[Start of Attachment]

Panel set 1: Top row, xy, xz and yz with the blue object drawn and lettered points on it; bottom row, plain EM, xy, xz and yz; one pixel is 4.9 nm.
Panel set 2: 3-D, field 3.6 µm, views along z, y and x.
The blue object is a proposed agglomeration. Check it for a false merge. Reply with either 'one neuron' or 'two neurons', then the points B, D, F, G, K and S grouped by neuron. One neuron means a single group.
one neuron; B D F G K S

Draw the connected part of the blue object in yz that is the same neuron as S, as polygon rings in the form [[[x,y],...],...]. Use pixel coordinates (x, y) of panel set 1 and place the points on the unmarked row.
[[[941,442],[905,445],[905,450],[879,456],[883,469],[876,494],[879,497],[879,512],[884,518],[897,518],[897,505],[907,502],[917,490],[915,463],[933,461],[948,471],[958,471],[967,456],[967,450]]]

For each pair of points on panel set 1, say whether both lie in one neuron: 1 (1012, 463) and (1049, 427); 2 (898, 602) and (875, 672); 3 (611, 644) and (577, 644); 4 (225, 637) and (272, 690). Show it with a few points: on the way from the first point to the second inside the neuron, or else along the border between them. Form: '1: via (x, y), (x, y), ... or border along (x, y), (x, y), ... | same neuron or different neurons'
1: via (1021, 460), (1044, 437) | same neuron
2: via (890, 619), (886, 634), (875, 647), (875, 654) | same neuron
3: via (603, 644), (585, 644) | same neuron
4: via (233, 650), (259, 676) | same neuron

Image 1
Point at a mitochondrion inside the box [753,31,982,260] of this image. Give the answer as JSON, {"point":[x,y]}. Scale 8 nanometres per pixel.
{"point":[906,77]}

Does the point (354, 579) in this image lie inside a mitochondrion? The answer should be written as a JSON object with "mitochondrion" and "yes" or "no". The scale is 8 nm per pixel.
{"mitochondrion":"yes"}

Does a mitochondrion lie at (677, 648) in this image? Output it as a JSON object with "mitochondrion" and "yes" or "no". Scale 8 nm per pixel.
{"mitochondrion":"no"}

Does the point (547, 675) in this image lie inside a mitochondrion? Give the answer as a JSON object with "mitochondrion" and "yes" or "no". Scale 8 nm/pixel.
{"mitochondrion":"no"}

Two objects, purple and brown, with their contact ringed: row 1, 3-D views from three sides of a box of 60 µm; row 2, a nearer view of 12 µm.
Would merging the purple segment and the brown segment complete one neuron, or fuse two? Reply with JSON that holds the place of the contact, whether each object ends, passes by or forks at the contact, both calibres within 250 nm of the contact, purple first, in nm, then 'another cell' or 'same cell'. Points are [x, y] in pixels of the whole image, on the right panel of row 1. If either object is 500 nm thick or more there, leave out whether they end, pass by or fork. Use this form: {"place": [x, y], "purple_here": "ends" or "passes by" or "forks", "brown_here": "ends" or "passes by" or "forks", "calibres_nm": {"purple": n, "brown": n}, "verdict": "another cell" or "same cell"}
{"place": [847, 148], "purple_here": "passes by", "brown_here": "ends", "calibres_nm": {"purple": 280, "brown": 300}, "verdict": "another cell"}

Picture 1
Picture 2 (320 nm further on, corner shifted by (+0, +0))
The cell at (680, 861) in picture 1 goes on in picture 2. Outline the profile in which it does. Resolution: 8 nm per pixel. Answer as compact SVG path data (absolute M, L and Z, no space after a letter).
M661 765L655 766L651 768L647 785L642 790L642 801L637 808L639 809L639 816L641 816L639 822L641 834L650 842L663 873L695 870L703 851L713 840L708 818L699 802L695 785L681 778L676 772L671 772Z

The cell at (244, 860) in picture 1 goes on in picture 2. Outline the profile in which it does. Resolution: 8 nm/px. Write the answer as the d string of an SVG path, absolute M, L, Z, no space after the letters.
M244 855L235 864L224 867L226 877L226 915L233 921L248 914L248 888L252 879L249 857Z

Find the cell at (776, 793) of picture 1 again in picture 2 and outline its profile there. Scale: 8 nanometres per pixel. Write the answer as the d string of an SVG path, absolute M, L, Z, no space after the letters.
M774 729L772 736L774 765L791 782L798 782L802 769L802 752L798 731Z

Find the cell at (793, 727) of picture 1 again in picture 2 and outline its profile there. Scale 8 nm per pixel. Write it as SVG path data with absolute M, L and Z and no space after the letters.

[End of Attachment]

● Problem statement
Exactly as they appear above, set down all of the records once more.

● Task result
Panel set 1: Top row, xy, xz and yz with the blue object drawn and lettered points on it; bottom row, plain EM, xy, xz and yz; one pixel is 4.9 nm.
Panel set 2: 3-D, field 3.6 µm, views along z, y and x.
The blue object is a proposed agglomeration. Check it for a false merge. Reply with either 'one neuron' or 'two neurons', then the points B, D, F, G, K and S grouped by neuron. One neuron means a single group.
one neuron; B D F G K S

Draw the connected part of the blue object in yz that is the same neuron as S, as polygon rings in the form [[[x,y],...],...]. Use pixel coordinates (x, y) of panel set 1 and place the points on the unmarked row.
[[[941,442],[905,445],[905,450],[879,456],[883,469],[876,494],[879,497],[879,512],[884,518],[897,518],[897,505],[907,502],[917,490],[915,463],[933,461],[948,471],[958,471],[967,456],[967,450]]]

For each pair of points on panel set 1, say whether both lie in one neuron: 1 (1012, 463) and (1049, 427); 2 (898, 602) and (875, 672); 3 (611, 644) and (577, 644); 4 (225, 637) and (272, 690). Show it with a few points: on the way from the first point to the second inside the neuron, or else along the border between them. Form: '1: via (x, y), (x, y), ... or border along (x, y), (x, y), ... | same neuron or different neurons'
1: via (1021, 460), (1044, 437) | same neuron
2: via (890, 619), (886, 634), (875, 647), (875, 654) | same neuron
3: via (603, 644), (585, 644) | same neuron
4: via (233, 650), (259, 676) | same neuron

Image 1
Point at a mitochondrion inside the box [753,31,982,260] of this image. Give the answer as JSON, {"point":[x,y]}. Scale 8 nanometres per pixel.
{"point":[906,77]}

Does the point (354, 579) in this image lie inside a mitochondrion? The answer should be written as a JSON object with "mitochondrion" and "yes" or "no". The scale is 8 nm per pixel.
{"mitochondrion":"yes"}

Does a mitochondrion lie at (677, 648) in this image? Output it as a JSON object with "mitochondrion" and "yes" or "no". Scale 8 nm per pixel.
{"mitochondrion":"no"}

Does the point (547, 675) in this image lie inside a mitochondrion? Give the answer as a JSON object with "mitochondrion" and "yes" or "no". Scale 8 nm/pixel.
{"mitochondrion":"no"}

Two objects, purple and brown, with their contact ringed: row 1, 3-D views from three sides of a box of 60 µm; row 2, a nearer view of 12 µm.
Would merging the purple segment and the brown segment complete one neuron, or fuse two? Reply with JSON that holds the place of the contact, whether each object ends, passes by or forks at the contact, both calibres within 250 nm of the contact, purple first, in nm, then 'another cell' or 'same cell'. Points are [x, y] in pixels of the whole image, on the right panel of row 1. If either object is 500 nm thick or more there, leave out whether they end, pass by or fork. Use this form: {"place": [x, y], "purple_here": "ends" or "passes by" or "forks", "brown_here": "ends" or "passes by" or "forks", "calibres_nm": {"purple": n, "brown": n}, "verdict": "another cell" or "same cell"}
{"place": [847, 148], "purple_here": "passes by", "brown_here": "ends", "calibres_nm": {"purple": 280, "brown": 300}, "verdict": "another cell"}

Picture 1
Picture 2 (320 nm further on, corner shifted by (+0, +0))
The cell at (680, 861) in picture 1 goes on in picture 2. Outline the profile in which it does. Resolution: 8 nm per pixel. Answer as compact SVG path data (absolute M, L and Z, no space after a letter).
M661 765L655 766L651 768L647 785L642 790L642 801L637 808L639 809L639 816L641 816L639 822L641 834L650 842L663 873L695 870L703 851L713 840L708 818L699 802L695 785L681 778L676 772L671 772Z

The cell at (244, 860) in picture 1 goes on in picture 2. Outline the profile in which it does. Resolution: 8 nm/px. Write the answer as the d string of an SVG path, absolute M, L, Z, no space after the letters.
M244 855L235 864L224 867L226 877L226 915L233 921L248 914L248 888L252 879L249 857Z

Find the cell at (776, 793) of picture 1 again in picture 2 and outline its profile there. Scale: 8 nanometres per pixel. Write the answer as the d string of an SVG path, absolute M, L, Z, no space after the letters.
M774 729L772 736L774 765L791 782L798 782L802 769L802 752L798 731Z

Find the cell at (793, 727) of picture 1 again in picture 2 and outline its profile there. Scale 8 nm per pixel. Write it as SVG path data with absolute M, L and Z and no space after the letters.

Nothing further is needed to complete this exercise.